Divulgar, com discrição e sobriedade, a especialidade em mediações é permitido. Não se admite, no entanto, a divulgação conjunta de serviços advocatícios com serviços de Mediador.  A indicação em cartões de visita, sites, etc. com os dizeres “Advogado e Mediador” contraria o disposto no art. 40 do CED.

Este é o Parecer, que submeto ao melhor Juízo deste Egrégio Colegiado.”

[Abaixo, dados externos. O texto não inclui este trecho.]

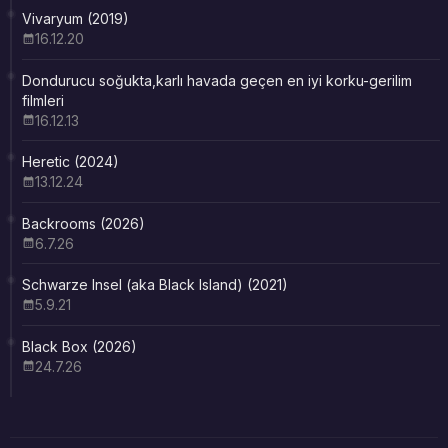
Vivaryum (2019)
16.12.20
Dondurucu soğukta,karlı havada geçen en iyi korku-gerilim
filmleri
16.12.13
Heretic (2024)
13.12.24
Backrooms (2026)
6.7.26
Schwarze Insel (aka Black Island) (2021)
5.9.21
Black Box (2026)
24.7.26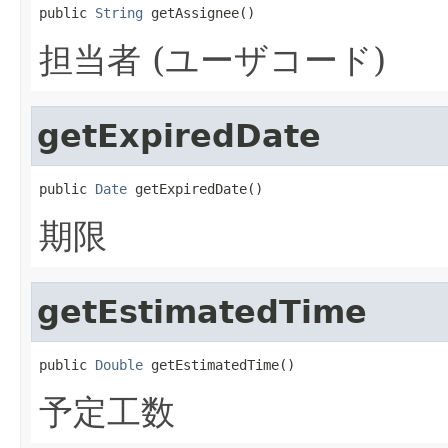
public 
String
 getAssignee()
担当者 (ユーザコード)
getExpiredDate
public 
Date
 getExpiredDate()
期限
getEstimatedTime
public 
Double
 getEstimatedTime()
予定工数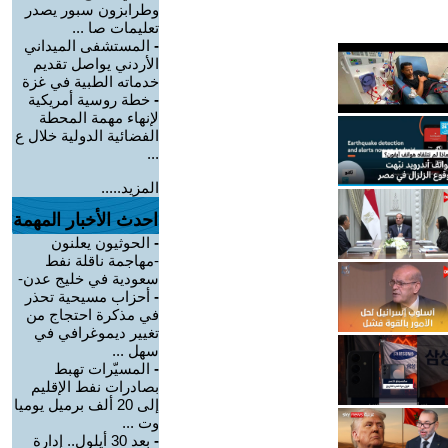
وطرابزون سبور يصدر
تعليمات صا ...
-
المستشفى الميداني
الأردني يواصل تقديم
خدماته الطبية في غزة
-
خطة روسية أمريكية
لإنهاء مهمة المحطة
الفضائية الدولية خلال ع
...
المزيد.....
احدث الأخبار المهمة
-
الحوثيون يعلنون
-مهاجمة ناقلة نفط
سعودية في خليج عدن-
-
أحزاب مسيحية تحذر
في مذكرة احتجاج من
تغيير ديموغرافي في
سهل ...
-
المسيّرات تهبط
بصادرات نفط الإقليم
إلى 20 ألف برميل يوميا
وت ...
-
بعد 30 أيلول.. إدارة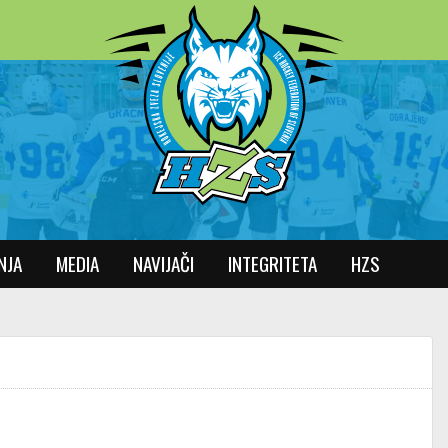
NJA
MEDIA
NAVIJAČI
INTEGRITETA
HZS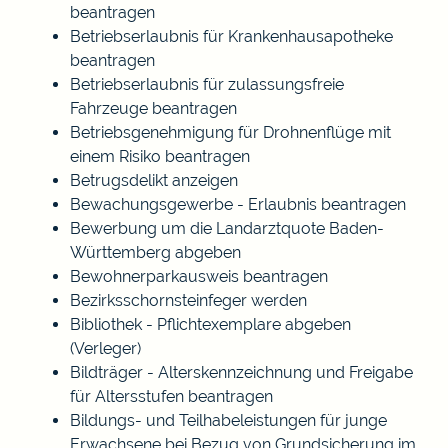
beantragen
Betriebserlaubnis für Krankenhausapotheke
beantragen
Betriebserlaubnis für zulassungsfreie
Fahrzeuge beantragen
Betriebsgenehmigung für Drohnenflüge mit
einem Risiko beantragen
Betrugsdelikt anzeigen
Bewachungsgewerbe - Erlaubnis beantragen
Bewerbung um die Landarztquote Baden-
Württemberg abgeben
Bewohnerparkausweis beantragen
Bezirksschornsteinfeger werden
Bibliothek - Pflichtexemplare abgeben
(Verleger)
Bildträger - Alterskennzeichnung und Freigabe
für Altersstufen beantragen
Bildungs- und Teilhabeleistungen für junge
Erwachsene bei Bezug von Grundsicherung im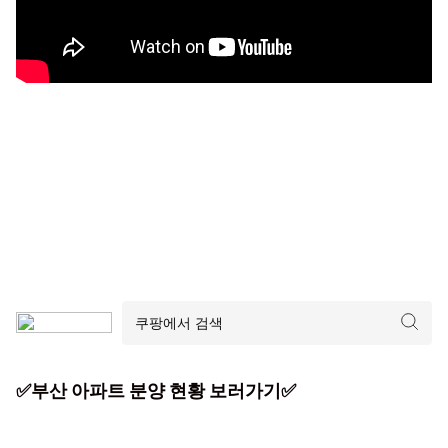
✅부산 아파트 분양 현황 보러가기✅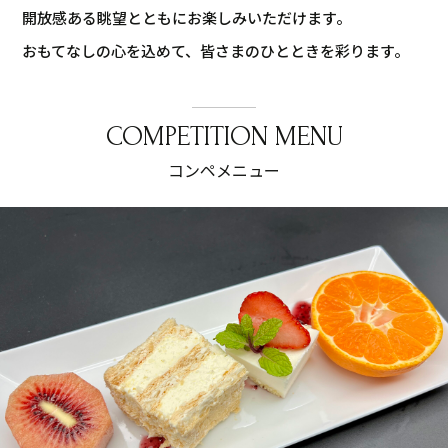
開放感ある眺望とともにお楽しみいただけます。
おもてなしの心を込めて、皆さまのひとときを彩ります。
COMPETITION MENU
コンペメニュー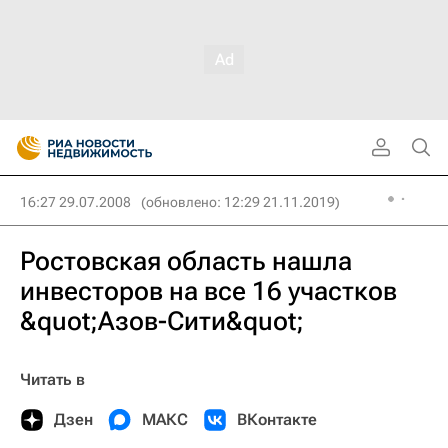
16:27 29.07.2008
(обновлено: 12:29 21.11.2019)
Ростовская область нашла
инвесторов на все 16 участков
&quot;Азов-Сити&quot;
Читать в
Дзен
МАКС
ВКонтакте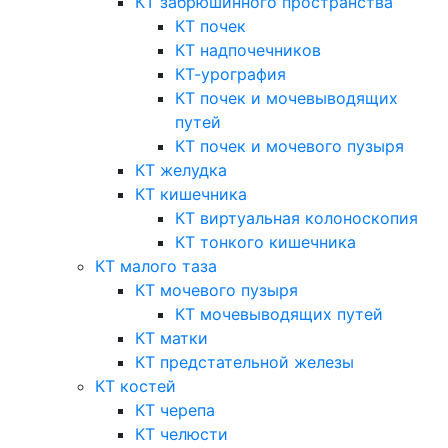
КТ забрюшинного пространства
КТ почек
КТ надпочечников
КТ-урография
КТ почек и мочевыводящих
путей
КТ почек и мочевого пузыря
КТ желудка
КТ кишечника
КТ виртуальная колоноскопия
КТ тонкого кишечника
КТ малого таза
КТ мочевого пузыря
КТ мочевыводящих путей
КТ матки
КТ предстательной железы
КТ костей
КТ черепа
КТ челюсти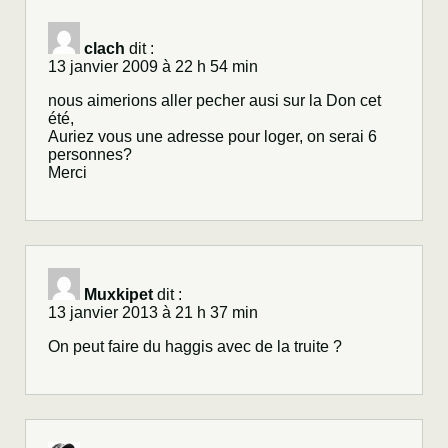
clach
dit :
13 janvier 2009 à 22 h 54 min
nous aimerions aller pecher ausi sur la Don cet
été,
Auriez vous une adresse pour loger, on serai 6
personnes?
Merci
Muxkipet
dit :
13 janvier 2013 à 21 h 37 min
On peut faire du haggis avec de la truite ?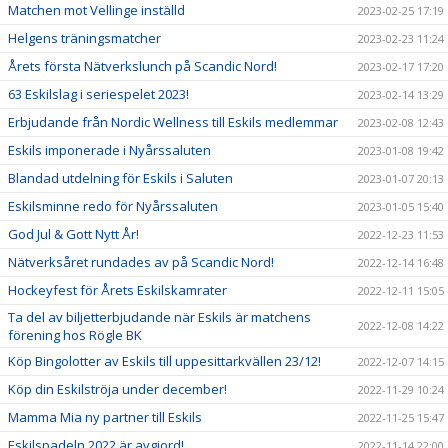
Matchen mot Vellinge inställd
2023-02-25 17:19
Helgens träningsmatcher
2023-02-23 11:24
Årets första Nätverkslunch på Scandic Nord!
2023-02-17 17:20
63 Eskilslag i seriespelet 2023!
2023-02-14 13:29
Erbjudande från Nordic Wellness till Eskils medlemmar
2023-02-08 12:43
Eskils imponerade i Nyårssaluten
2023-01-08 19:42
Blandad utdelning för Eskils i Saluten
2023-01-07 20:13
Eskilsminne redo för Nyårssaluten
2023-01-05 15:40
God Jul & Gott Nytt År!
2022-12-23 11:53
Nätverksåret rundades av på Scandic Nord!
2022-12-14 16:48
Hockeyfest för Årets Eskilskamrater
2022-12-11 15:05
Ta del av biljetterbjudande när Eskils är matchens
2022-12-08 14:22
förening hos Rögle BK
Köp Bingolotter av Eskils till uppesittarkvällen 23/12!
2022-12-07 14:15
Köp din Eskilströja under december!
2022-11-29 10:24
Mamma Mia ny partner till Eskils
2022-11-25 15:47
Eskilspadeln 2022 är avgjord!
2022-11-14 22:00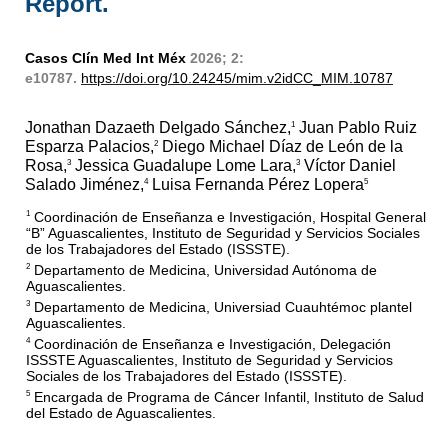
Report.
Casos Clín Med Int Méx
2026; 2:
e10787.
https://doi.org/10.24245/mim.v2idCC_MIM.10787
Jonathan Dazaeth Delgado Sánchez,
Juan Pablo Ruiz
1
Esparza Palacios,
Diego Michael Díaz de León de la
2
Rosa,
Jessica Guadalupe Lome Lara,
Víctor Daniel
3
3
Salado Jiménez,
Luisa Fernanda Pérez Lopera
4
5
Coordinación de Enseñanza e Investigación, Hospital General
1
“B” Aguascalientes, Instituto de Seguridad y Servicios Sociales
de los Trabajadores del Estado (ISSSTE).
Departamento de Medicina, Universidad Autónoma de
2
Aguascalientes.
Departamento de Medicina, Universiad Cuauhtémoc plantel
3
Aguascalientes.
Coordinación de Enseñanza e Investigación, Delegación
4
ISSSTE Aguascalientes, Instituto de Seguridad y Servicios
Sociales de los Trabajadores del Estado (ISSSTE).
Encargada de Programa de Cáncer Infantil, Instituto de Salud
5
del Estado de Aguascalientes.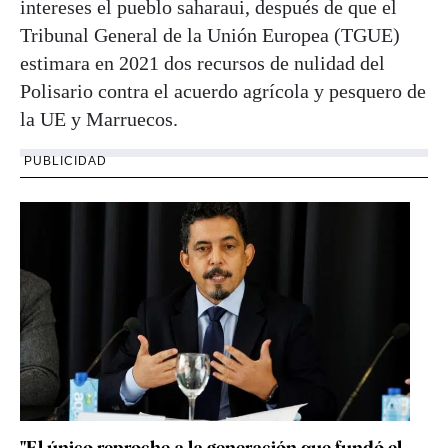
intereses el pueblo saharaui, después de que el
Tribunal General de la Unión Europea (TGUE)
estimara en 2021 dos recursos de nulidad del
Polisario contra el acuerdo agrícola y pesquero de
la UE y Marruecos.
PUBLICIDAD
"El único reproche a la generación que fundó el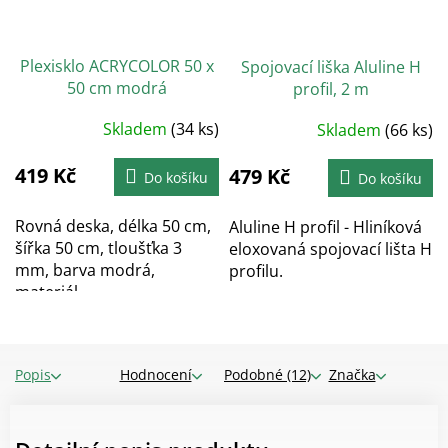
Plexisklo ACRYCOLOR 50 x
Spojovací liška Aluline H
50 cm modrá
profil, 2 m
Skladem
(34 ks)
Skladem
(66 ks)
419 Kč
479 Kč
Do košíku
Do košíku
Rovná deska, délka 50 cm,
Aluline H profil - Hliníková
šířka 50 cm, tloušťka 3
eloxovaná spojovací lišta H
mm, barva modrá,
profilu.
materiál...
Popis
Hodnocení
Podobné (12)
Značka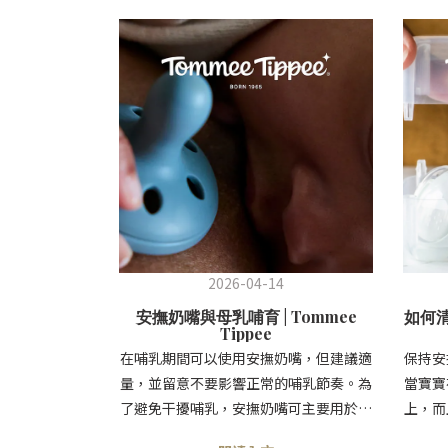
2026-04-14
安撫奶嘴與母乳哺育 | Tommee
如何清
Tippee
在哺乳期間可以使用安撫奶嘴，但建議適
保持安
量，並留意不要影響正常的哺乳節奏。為
當寶寶
了避免干擾哺乳，安撫奶嘴可主要用於幫
上，而
助寶寶入睡或短暫安撫，而非作為長時
積，導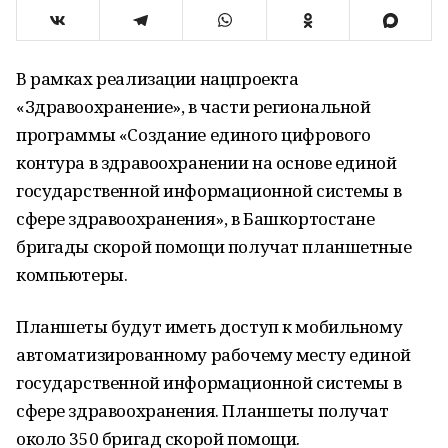
В рамках реализации нацпроекта
«Здравоохранение», в части региональной
программы «Создание единого цифрового
контура в здравоохранении на основе единой
государственной информационной системы в
сфере здравоохранения», в Башкортостане
бригады скорой помощи получат планшетные
компьютеры.
Планшеты будут иметь доступ к мобильному
автоматизированному рабочему месту единой
государственной информационной системы в
сфере здравоохранения. Планшеты получат
около 350 бригад скорой помощи.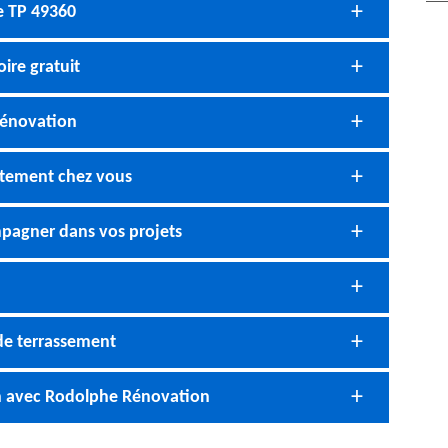
e TP 49360
ire gratuit
Rénovation
itement chez vous
pagner dans vos projets
de terrassement
on avec Rodolphe Rénovation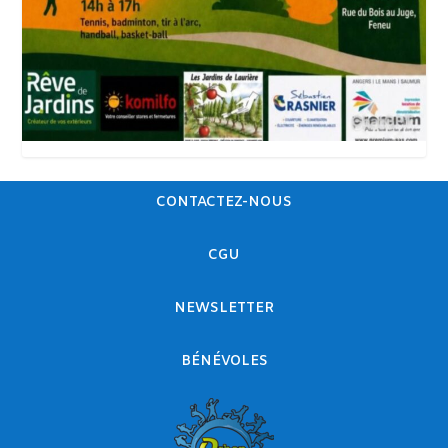
CONTACTEZ-NOUS
CGU
NEWSLETTER
BÉNÉVOLES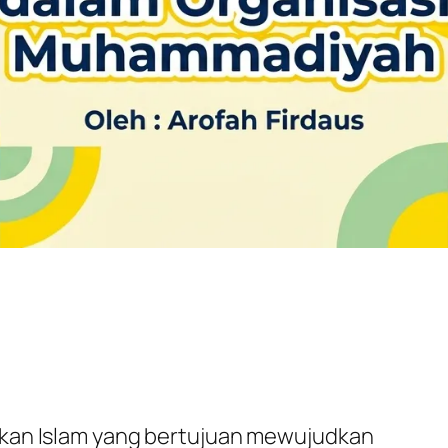
an Islam yang bertujuan mewujudkan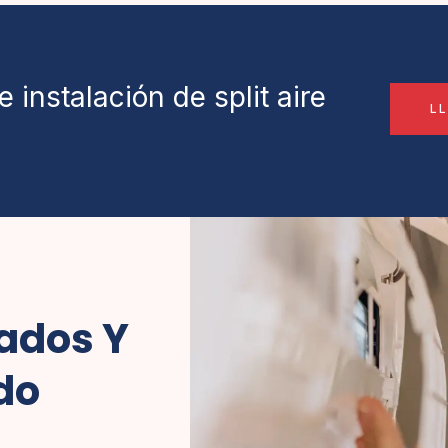
 instalación de split aire
L
zados Y
do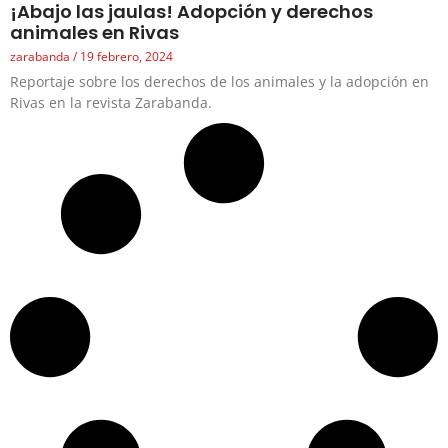
¡Abajo las jaulas! Adopción y derechos
animales en Rivas
zarabanda
19 febrero, 2024
Reportaje sobre los derechos de los animales y la adopción en
Rivas en la revista Zarabanda.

Nos termos do voto do relator, com o qual me alinho, desde que com caráter meramente informativo e tomadas todas cautelas para que não se incorra na prática de captação ilegal de clientela, a divulgação com sobriedade e discrição no material de divulgação, cartões, banners, sites eletrônicos, etc,  dos títulos acadêmicos do advogado(a), suas especialidades, como por exemplo, a especialidade em mediação e conciliação, desde que cumprido todos os requisitos mencionados pela Legislação,  é perfeitamente permitida.

Vejamos o que dispõe os Artigos 39, do CED/OAB:

Art. 39. A publicidade profissional do advogado tem caráter meramente informativo e deve primar pela discrição e sobriedade, não podendo configurar captação de clientela ou mercantilização da profissão;

 No entanto, alerta o relator em sua conclusão que,  “ A indicação em cartões de visita, sites, etc. com os dizeres “Advogado e Mediador” contraria o disposto no art. 40 do CED.”,  que veda expressamente a divulgação da atividade da advocacia em conjunto com outra atividade profissional.

Vejamos o que dispõe os Artigos 40, do CED/OAB:

Art. 40. Os meios utilizados para a publicidade profissional hão de ser compatíveis com a diretriz estabelecida no artigo anterior, sendo vedados.

 IV - a divulgação de serviços de advocacia juntamente com a de outras atividades ou a indicação de vínculos entre uns e outras.

Art. 44. Na publicidade profissional que promover ou nos cartões e material de escritório de que se utilizar, o advogado fará constar seu nome ou o da sociedade de advogados, o número ou os números de inscrição na OAB.

§ 1º Poderão ser referidos apenas os títulos acadêmicos do advogado e as distinções honoríficas relacionadas à vida profissional, bem como as instituições jurídicas de que faça parte, e as especialidades a que se dedicar, o endereço, e-mail, site, página eletrônica, QR code, logotipo e a fotografia do escritório, o horário de atendimento e os idiomas em que o cliente poderá ser atendido”

Estas são as orientações em tese, no tocante ao questionamento trazido pelo consulente.

OBS: Importante mencionar que no julgado aqui mencionado, contou com o voto vista, vencido, de lavra do brilhante, Rel.  Dr. Décio Milnitzky, com entendimento divergente, mas que, como sempre, trouxe sua luxuosa contribuição ao debate do tema.

Proc. E-5.287/2019 - v.m., em 12/02/2020, do parecer e ementa do Rel. Dr. EDUARDO DE OLIVEIRA LIMA, com declaração de voto do Julgador Dr. DÉCIO MILNITZKY, Rev. Dr. EDGAR FRANCISCO NORI - Presidente Dr. GUILHERME MARTINS MALUFE.